Last year, SCHIP reauthorization was the top health priority. It was a difficult and bruising battle. But the $35 billion compromise bill garnered 68 votes in the Senate. It was a true show of bipartisanship. Rather than come back to the second session of the 110th Congress to roll up their sleeves and finish the job, , the Democrat Majority is abandoning that bipartisan work from last year.
How do we know this? Well, it's very clear. This budget returns to the $50 billion reserve fund for SCHIP from the last year's Democratic budget-a figure that was soundly rejected by the Senate last year.
My colleagues know that a key feature of last year's SCHIP deal was to cap spending at $35 billion. But they didn't include the $35 billion for SCHIP that had bipartisan support.
Where is the bipartisan spirit from last year? Are we to assume all our hard fought compromises are a thing of the past? It certainly looks as though the policy behind last year's SCHIP compromise has been abandoned for politics.
Finally, I want to turn to the way certain CMS regulations are treated in the budget resolution.
I know some people have concerns with the CMS Medicaid regulations. I'm not going to argue they are perfect.
However, the regulations do address areas where there are real problems in Medicaid.
States don't have clear guidance and could be inappropriately spending taxpayer dollars. And let's talk about how many dollars are involved.
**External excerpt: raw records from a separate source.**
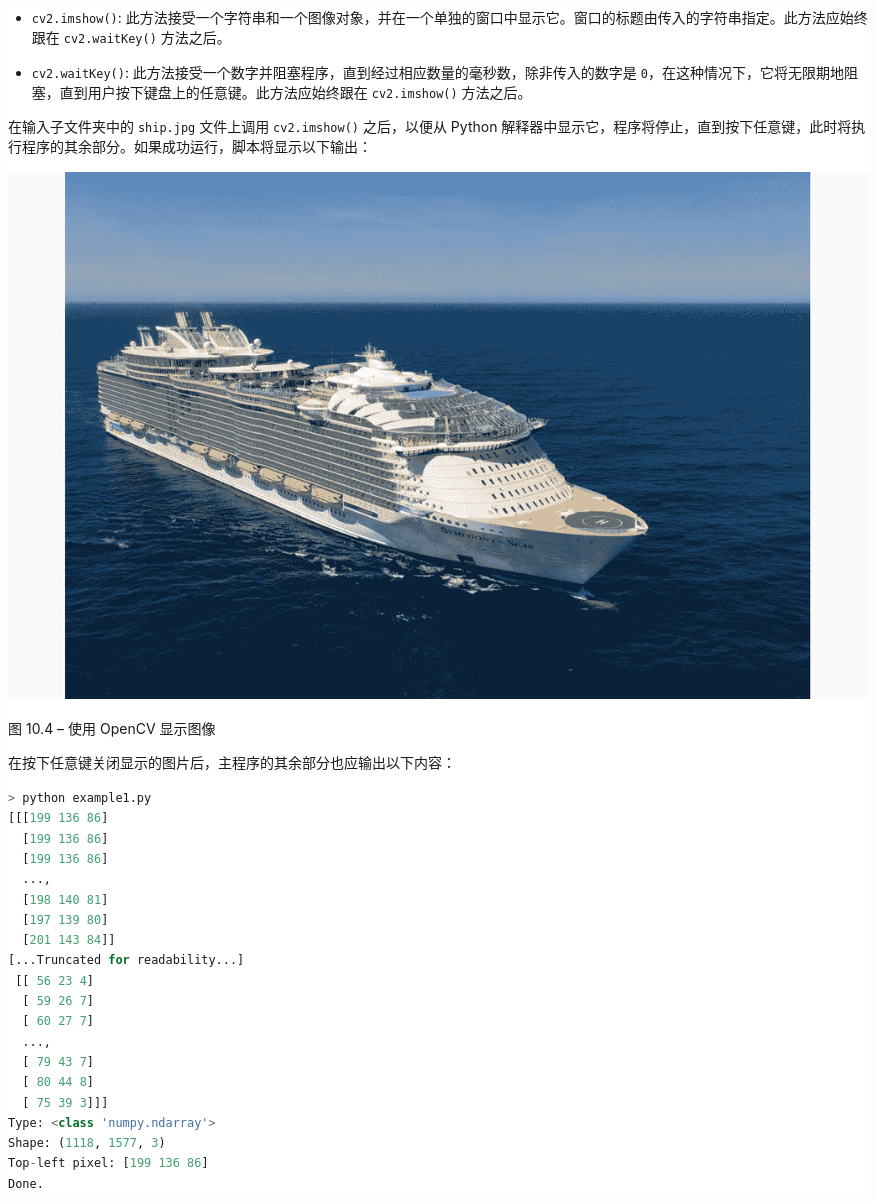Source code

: +   `cv2.imshow()`: 此方法接受一个字符串和一个图像对象，并在一个单独的窗口中显示它。窗口的标题由传入的字符串指定。此方法应始终跟在 `cv2.waitKey()` 方法之后。

+   `cv2.waitKey()`: 此方法接受一个数字并阻塞程序，直到经过相应数量的毫秒数，除非传入的数字是 `0`，在这种情况下，它将无限期地阻塞，直到用户按下键盘上的任意键。此方法应始终跟在 `cv2.imshow()` 方法之后。

在输入子文件夹中的 `ship.jpg` 文件上调用 `cv2.imshow()` 之后，以便从 Python 解释器中显示它，程序将停止，直到按下任意键，此时将执行程序的其余部分。如果成功运行，脚本将显示以下输出：

![图 10.4 – 使用 OpenCV 显示图像](img/B17499_Figure_10.4.jpg)

图 10.4 – 使用 OpenCV 显示图像

在按下任意键关闭显示的图片后，主程序的其余部分也应输出以下内容：

```py
> python example1.py
[[[199 136 86]
  [199 136 86]
  [199 136 86]
  ..., 
  [198 140 81]
  [197 139 80]
  [201 143 84]]
[...Truncated for readability...]
 [[ 56 23 4]
  [ 59 26 7]
  [ 60 27 7]
  ..., 
  [ 79 43 7]
  [ 80 44 8]
  [ 75 39 3]]]
Type: <class 'numpy.ndarray'>
Shape: (1118, 1577, 3)
Top-left pixel: [199 136 86]
Done.
```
The budget resolution provides for $1.7 billion to address the regulations. That amount, 1.7 billion dollars, is only to delay the regulations until the end of March of next year in hopes that the next administration will pull back the regulations.
Of course, that's what the people who are supporting this provision are hoping for.
What would it cost if we tried to completely prevent these regulations from ever taking effect?
Not 1.7 billion dollars that's for sure.
It would actually cost the taxpayers $19.7 billion over five years and $48 billion over ten years. That's right! $48 billion!
It is an absolute farce for anyone to argue that all of those dollars are being appropriately spent and that Congress ought to just walk away from these issues.
We can make these regulations go away, but there are still problems in Medicaid that need fixing. CMS still has a fundamental responsibility to combat fraud, prevent inappropriate spending, and protect the integrity of the Medicaid program. This budget resolution tells CMS to take the rest of the year off. Your work is no longer necessary here. Mr. President, that is a serious mistake.
What we ought to do is have an instruction that requires the Finance Committee to replace the regulations. Instead of just making the regulations go away, the Finance Committee ought to be tasked with replacing them with policy that fixes the problems.
That's what we should be doing for the taxpayer.
So let's review what we have in this budget resolution:
First, we have a stealth reconciliation provision that promises to place politics over getting important policies accomplished.
Second, we have an SCHIP provision that abandons the bipartisan progress made in 2007.
Third, we have a Medicaid provision that carelessly abandons the integrity of the program in several key areas.
With Spring training in full swing, I'll borrow a baseball analogy. That's one, two, three strikes … well you all know the rest. I yield the floor.